* _Task_
Search the data below for the string "lines". Extract every line that contains it.

* _Provided records_
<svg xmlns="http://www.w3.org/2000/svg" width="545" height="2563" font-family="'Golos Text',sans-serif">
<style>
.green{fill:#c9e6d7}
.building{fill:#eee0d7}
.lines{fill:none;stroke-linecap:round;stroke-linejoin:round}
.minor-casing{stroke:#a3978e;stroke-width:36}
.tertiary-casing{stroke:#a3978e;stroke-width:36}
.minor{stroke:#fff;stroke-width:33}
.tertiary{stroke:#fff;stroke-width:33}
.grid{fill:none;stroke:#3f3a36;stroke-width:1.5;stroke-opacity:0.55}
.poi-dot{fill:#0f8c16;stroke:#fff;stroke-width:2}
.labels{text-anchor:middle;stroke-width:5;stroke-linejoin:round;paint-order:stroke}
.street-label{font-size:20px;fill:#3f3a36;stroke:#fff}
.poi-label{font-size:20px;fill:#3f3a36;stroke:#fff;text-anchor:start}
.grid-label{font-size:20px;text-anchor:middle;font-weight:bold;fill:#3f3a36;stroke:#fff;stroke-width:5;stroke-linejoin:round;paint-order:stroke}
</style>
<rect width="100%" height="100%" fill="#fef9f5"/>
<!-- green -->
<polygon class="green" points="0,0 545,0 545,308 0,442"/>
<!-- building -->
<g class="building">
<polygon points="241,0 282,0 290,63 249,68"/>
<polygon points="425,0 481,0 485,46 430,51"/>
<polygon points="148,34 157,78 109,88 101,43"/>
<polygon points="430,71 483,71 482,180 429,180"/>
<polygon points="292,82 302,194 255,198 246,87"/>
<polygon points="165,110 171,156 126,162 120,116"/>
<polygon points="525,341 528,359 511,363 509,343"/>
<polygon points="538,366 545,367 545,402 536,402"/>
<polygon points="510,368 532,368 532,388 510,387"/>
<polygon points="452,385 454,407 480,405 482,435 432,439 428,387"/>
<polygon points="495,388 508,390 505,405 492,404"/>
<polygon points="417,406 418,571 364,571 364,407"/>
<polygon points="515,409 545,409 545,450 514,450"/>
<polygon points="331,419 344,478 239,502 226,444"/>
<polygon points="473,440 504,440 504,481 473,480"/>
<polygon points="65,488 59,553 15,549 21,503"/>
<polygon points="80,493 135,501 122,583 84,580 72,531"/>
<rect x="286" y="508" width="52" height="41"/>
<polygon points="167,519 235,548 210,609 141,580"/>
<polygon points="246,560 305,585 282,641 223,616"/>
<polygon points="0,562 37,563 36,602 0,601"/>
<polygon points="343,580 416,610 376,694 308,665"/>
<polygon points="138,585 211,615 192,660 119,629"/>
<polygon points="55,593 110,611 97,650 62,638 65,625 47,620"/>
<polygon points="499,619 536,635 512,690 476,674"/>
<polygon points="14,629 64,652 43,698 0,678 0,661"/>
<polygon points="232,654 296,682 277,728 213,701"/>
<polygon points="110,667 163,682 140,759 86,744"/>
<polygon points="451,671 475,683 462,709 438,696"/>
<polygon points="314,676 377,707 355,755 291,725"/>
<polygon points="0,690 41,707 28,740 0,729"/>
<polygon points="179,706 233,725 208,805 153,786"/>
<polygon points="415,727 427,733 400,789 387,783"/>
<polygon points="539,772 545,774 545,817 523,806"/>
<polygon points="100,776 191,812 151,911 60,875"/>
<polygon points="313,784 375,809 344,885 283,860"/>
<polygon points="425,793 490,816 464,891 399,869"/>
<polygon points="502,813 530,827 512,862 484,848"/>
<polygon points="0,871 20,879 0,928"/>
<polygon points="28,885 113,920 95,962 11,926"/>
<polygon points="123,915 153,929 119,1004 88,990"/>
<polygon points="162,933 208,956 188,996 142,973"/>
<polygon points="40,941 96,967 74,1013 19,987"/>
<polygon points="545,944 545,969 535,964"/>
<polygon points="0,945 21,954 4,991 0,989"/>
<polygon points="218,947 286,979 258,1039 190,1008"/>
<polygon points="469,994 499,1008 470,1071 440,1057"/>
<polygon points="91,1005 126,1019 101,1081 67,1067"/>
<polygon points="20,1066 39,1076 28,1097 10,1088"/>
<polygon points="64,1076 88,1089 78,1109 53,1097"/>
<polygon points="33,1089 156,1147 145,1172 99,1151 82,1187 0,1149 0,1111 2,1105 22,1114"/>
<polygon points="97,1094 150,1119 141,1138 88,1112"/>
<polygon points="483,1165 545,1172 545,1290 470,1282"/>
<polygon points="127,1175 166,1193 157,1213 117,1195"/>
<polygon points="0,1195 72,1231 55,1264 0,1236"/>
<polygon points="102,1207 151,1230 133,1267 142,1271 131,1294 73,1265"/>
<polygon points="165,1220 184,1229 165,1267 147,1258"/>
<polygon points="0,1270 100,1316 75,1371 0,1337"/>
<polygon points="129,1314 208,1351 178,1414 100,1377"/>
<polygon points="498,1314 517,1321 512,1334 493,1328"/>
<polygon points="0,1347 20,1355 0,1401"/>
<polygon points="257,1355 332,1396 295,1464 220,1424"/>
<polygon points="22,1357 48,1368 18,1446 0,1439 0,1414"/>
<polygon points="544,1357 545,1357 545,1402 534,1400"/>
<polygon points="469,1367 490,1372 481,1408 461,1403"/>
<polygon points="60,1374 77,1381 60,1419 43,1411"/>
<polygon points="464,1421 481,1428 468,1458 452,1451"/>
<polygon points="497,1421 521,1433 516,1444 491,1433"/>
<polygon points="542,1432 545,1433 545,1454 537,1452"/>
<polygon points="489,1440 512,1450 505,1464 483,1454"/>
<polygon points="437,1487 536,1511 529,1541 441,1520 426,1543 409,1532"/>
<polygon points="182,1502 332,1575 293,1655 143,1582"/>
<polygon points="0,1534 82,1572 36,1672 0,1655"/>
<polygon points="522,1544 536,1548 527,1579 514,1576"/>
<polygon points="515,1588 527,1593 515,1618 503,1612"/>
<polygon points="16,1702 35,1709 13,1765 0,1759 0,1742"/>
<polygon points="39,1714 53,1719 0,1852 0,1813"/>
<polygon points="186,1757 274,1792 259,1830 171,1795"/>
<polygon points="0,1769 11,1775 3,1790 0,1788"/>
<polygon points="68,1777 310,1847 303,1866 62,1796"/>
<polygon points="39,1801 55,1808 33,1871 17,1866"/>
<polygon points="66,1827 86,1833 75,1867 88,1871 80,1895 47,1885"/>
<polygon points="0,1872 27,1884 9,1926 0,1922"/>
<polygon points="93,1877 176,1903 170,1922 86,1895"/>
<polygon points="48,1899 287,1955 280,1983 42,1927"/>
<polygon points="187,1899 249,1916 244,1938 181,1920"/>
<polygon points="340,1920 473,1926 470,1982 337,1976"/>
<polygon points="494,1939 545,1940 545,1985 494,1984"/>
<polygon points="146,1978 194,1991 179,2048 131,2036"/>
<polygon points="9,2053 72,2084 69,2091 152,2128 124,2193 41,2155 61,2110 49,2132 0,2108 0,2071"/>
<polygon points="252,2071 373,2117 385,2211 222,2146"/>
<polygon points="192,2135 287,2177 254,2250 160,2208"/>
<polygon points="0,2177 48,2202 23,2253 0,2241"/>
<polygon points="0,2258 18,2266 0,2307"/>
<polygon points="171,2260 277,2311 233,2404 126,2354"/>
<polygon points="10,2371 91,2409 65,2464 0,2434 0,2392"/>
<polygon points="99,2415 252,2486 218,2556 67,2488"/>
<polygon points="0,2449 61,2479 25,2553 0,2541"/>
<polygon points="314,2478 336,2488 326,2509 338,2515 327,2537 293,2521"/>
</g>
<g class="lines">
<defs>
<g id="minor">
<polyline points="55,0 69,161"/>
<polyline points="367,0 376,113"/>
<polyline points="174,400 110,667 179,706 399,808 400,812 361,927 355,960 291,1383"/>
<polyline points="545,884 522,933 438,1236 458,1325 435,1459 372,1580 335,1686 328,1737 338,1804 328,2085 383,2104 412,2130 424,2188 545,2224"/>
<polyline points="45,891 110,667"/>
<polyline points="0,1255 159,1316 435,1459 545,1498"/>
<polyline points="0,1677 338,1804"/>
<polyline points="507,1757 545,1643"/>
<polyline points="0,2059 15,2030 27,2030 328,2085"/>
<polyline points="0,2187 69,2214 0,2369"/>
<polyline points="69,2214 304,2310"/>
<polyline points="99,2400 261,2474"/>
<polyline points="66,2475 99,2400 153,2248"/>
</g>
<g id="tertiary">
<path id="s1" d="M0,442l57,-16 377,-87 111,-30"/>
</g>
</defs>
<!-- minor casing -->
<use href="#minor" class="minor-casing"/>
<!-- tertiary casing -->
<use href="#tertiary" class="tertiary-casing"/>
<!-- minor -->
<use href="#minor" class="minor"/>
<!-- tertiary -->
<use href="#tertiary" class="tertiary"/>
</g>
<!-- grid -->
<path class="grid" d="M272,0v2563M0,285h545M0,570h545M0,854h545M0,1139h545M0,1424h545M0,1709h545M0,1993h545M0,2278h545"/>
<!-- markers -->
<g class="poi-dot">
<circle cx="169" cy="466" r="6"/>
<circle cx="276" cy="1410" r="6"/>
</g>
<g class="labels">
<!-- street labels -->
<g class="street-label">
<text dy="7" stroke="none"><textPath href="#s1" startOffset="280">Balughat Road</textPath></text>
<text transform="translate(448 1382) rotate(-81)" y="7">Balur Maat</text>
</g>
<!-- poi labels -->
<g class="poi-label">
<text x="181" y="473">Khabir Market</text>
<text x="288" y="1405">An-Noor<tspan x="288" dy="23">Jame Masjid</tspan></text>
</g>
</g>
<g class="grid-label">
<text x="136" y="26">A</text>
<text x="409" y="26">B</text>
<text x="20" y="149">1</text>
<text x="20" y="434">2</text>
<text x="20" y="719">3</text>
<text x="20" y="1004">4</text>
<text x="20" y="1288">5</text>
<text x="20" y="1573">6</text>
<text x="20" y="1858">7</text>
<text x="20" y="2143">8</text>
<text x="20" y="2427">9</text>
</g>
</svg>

* _Answer box_
.lines{fill:none;stroke-linecap:round;stroke-linejoin:round}
<g class="lines">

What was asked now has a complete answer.